I wonder if instead of a .well-known request this could be a <meta> element that captures the conversion. This could be included on the (presumably static) conversion page and once the user agent appends it to the document it would register the conversion.

johnwilander commented 3 years ago

I wonder if instead of a .well-known request this could be a <meta> element that captures the conversion. This could be included on the (presumably static) conversion page and once the user agent appends it to the document it would register the conversion.

Thanks, Anne! Now I see what you're saying. I don't think this would work because many advertiser sites want to trigger attribution for events beyond page loads. It could be for clicks to add something to a cart, for reaching a certain level of engagement such as level N in a game or configuring a car, or for stages in a checkout flow. So whatever we build has to support in-page events.

annevk commented 3 years ago

How would you have those kind of events without navigations or JavaScript?

jackfrankland commented 3 years ago

Presumably in order for the pixel to be dynamically added to the page it would require some JavaScript right? If the pixel/tag is injected with a tag manager to avoid develoepr involvement, I think it's just as easy for the tag to be a script which interfaces with the JS API. This isn't to say it couldn't also be an img tag, but I don't see much benefit.

Having an additonal meta tag makes more sense to me, where the page's loading signifies a conversion itself (i.e. order confirmation page), and doesn't require JS or a tag in a tag manager.

johnwilander commented 3 years ago

How would you have those kind of events without navigations or JavaScript?

I don't think these pages are free of JavaScript. It's just that they don't want to include any JavaScript someone else hands them. That was my interpretation of it. I don't know if they generate markup in script or pull in markup from servers. @kdeqc, would it work if we tie this alternative "API" to page loads?

kdeqc commented 3 years ago

Sorry - didn't catch this earlier. To answer, though, the pages typically do have JS, but adding someone else's JS is seen as a bit of a security risk and/or sometimes difficult to debug. The folks who often manage ad campaigns and such aren't generally web developers so it can be an extra challenge for some folks too.

annevk commented 3 years ago

I feel like I'm still missing something. Why would they not be handed data that can be passed into the API? Why does the data have to be markup that is injected into the page that then does a well-known request? Maybe someone can explain the full setup here?

johnwilander commented 3 years ago

I'll let Kristen speak to merchants'/site owners' willingness to deploy pixels vs JavaScript calls.

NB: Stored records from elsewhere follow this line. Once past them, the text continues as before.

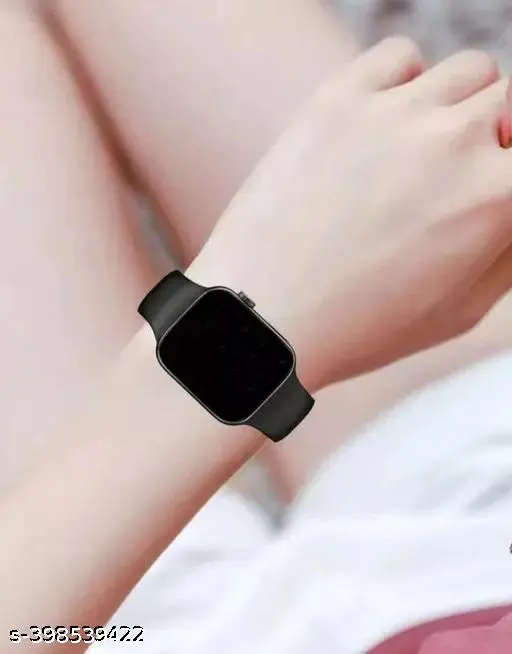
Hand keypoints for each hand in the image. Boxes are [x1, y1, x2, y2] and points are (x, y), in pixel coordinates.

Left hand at [190, 39, 511, 389]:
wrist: (264, 315)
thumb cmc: (361, 326)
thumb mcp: (461, 310)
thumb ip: (510, 249)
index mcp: (498, 198)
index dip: (511, 175)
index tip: (496, 183)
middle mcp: (456, 142)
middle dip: (500, 138)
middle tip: (463, 174)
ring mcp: (394, 112)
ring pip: (469, 72)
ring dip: (461, 107)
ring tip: (424, 150)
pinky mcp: (339, 98)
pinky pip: (401, 57)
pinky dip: (406, 82)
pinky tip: (385, 123)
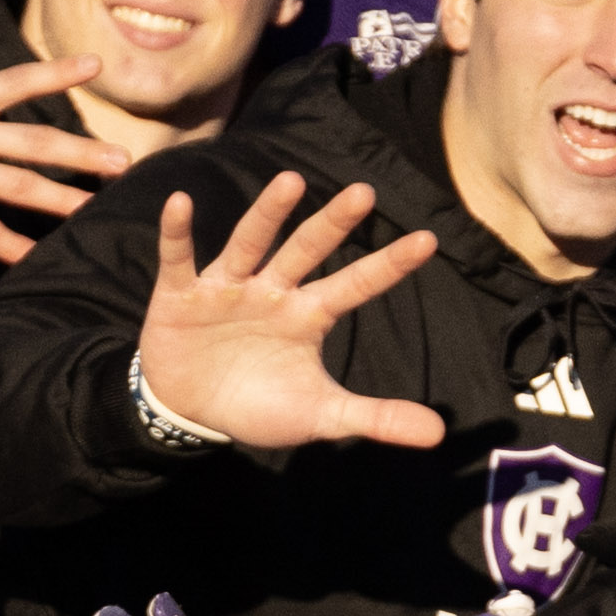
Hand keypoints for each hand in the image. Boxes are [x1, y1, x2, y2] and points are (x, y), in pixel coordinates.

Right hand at [132, 180, 451, 457]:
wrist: (192, 412)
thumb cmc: (260, 404)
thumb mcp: (320, 415)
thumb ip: (376, 417)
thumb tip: (438, 434)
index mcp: (309, 315)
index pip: (356, 285)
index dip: (388, 265)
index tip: (428, 241)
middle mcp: (273, 292)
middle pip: (307, 251)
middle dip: (332, 224)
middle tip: (364, 193)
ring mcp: (228, 288)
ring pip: (250, 243)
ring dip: (268, 214)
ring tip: (291, 182)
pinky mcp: (181, 295)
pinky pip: (179, 259)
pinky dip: (177, 233)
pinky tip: (180, 203)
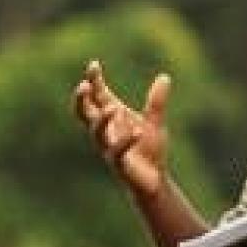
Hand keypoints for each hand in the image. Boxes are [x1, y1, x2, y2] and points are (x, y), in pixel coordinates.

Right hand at [72, 59, 170, 196]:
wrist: (155, 181)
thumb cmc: (148, 150)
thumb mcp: (154, 122)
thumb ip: (156, 101)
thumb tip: (164, 77)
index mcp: (112, 118)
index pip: (97, 96)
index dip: (93, 81)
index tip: (93, 65)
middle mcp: (106, 131)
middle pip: (84, 113)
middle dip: (81, 100)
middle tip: (84, 85)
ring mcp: (109, 147)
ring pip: (96, 133)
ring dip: (102, 119)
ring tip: (113, 108)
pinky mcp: (118, 164)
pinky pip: (116, 152)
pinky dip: (126, 140)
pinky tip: (138, 131)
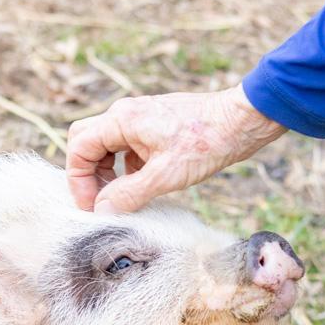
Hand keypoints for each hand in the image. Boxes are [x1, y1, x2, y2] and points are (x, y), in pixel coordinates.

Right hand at [65, 86, 286, 212]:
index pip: (79, 148)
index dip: (79, 181)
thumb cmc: (208, 142)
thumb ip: (127, 194)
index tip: (91, 205)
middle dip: (87, 173)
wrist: (245, 120)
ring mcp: (139, 118)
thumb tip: (101, 210)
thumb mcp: (164, 176)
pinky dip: (124, 167)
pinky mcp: (153, 125)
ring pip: (104, 145)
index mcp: (122, 120)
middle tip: (99, 200)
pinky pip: (125, 146)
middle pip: (85, 142)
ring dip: (105, 171)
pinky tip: (140, 183)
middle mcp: (125, 114)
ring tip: (119, 196)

As for the request and required redirect, it actually gives the site owner a chance to control who can trigger attribution. Their server gets the final decision on any conversion triggered by the same-site pixel, or at least has a chance to make the final decision. That's different from a JavaScript API which any code on the site can call without the site owner's knowledge. You could even have rogue web extensions call such an API.

Those are the pros and cons we've discussed. I personally like the fact that a pixel "API" has zero risk of causing interoperability issues with browsers who don't support PCM or Attribution Reporting API. No feature detection or such needed. I.e. it has maximum chance of being easy to adopt.